Curb Their Enthusiasm

There isn't anything more difficult for me in family history than searching for the first OR last name of a female ancestor. Women were rarely listed on federal censuses before 1850. Daughters and wives were mentioned in wills, marriage records, and an occasional land record (should her husband die before her). The ubiquitous family bible disappeared when the third wife of the patriarch became a widow. 

Did you know in gentler times society mandated a lady's name was not ever to appear in a newspaper article except when engaged to be married, in a wedding announcement or an obituary? It was not socially acceptable. Even then, a lady may have been identified as "the daughter of J. P. McMurry" or Mrs. Kenneth L. Watson--with no first name.

Newspapers contained news of a coarse nature. It wouldn't do to have an article of Mrs. Bullock's glorious trip abroad on the same page as Goody McCormick's third arrest for public intox.  ("The term "Goody" is an old expression that is short for 'Goodwife.' It is a polite title once given to married women among the poorer classes." You're welcome).

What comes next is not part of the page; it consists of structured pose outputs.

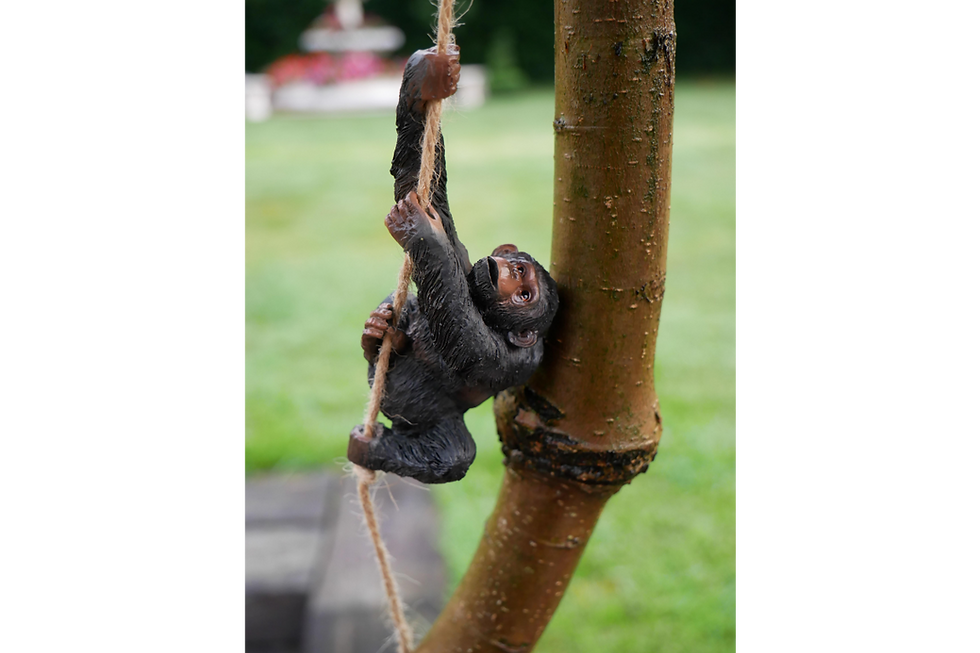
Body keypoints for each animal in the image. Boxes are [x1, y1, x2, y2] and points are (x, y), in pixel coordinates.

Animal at [347, 46, 559, 484]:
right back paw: (377, 333)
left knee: (452, 456)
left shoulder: (512, 359)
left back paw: (371, 448)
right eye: (517, 267)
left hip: (437, 430)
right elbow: (424, 185)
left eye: (524, 294)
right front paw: (427, 78)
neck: (488, 311)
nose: (505, 271)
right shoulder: (465, 264)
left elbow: (463, 337)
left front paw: (420, 232)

I thought those times were long past. 

But I found this today while pulling an obituary from the February 10, 1969 Columbus Evening Dispatch, p. 27 (Ohio). Imagine the need to protect against men seeing the name or photo of an "attractive matron" while reading the morning paper, I can't even!  By all means, cover up, girls. Look upon no man when out and about. The subtext is clear: We are responsible for the wayward arousal of men.


Yet I find plenty of bra and lingerie advertisements in the papers of the 1960s. 

Elizabeth Post, remove thy girdle. Let your freak flag fly! It was 1969, for crying out loud.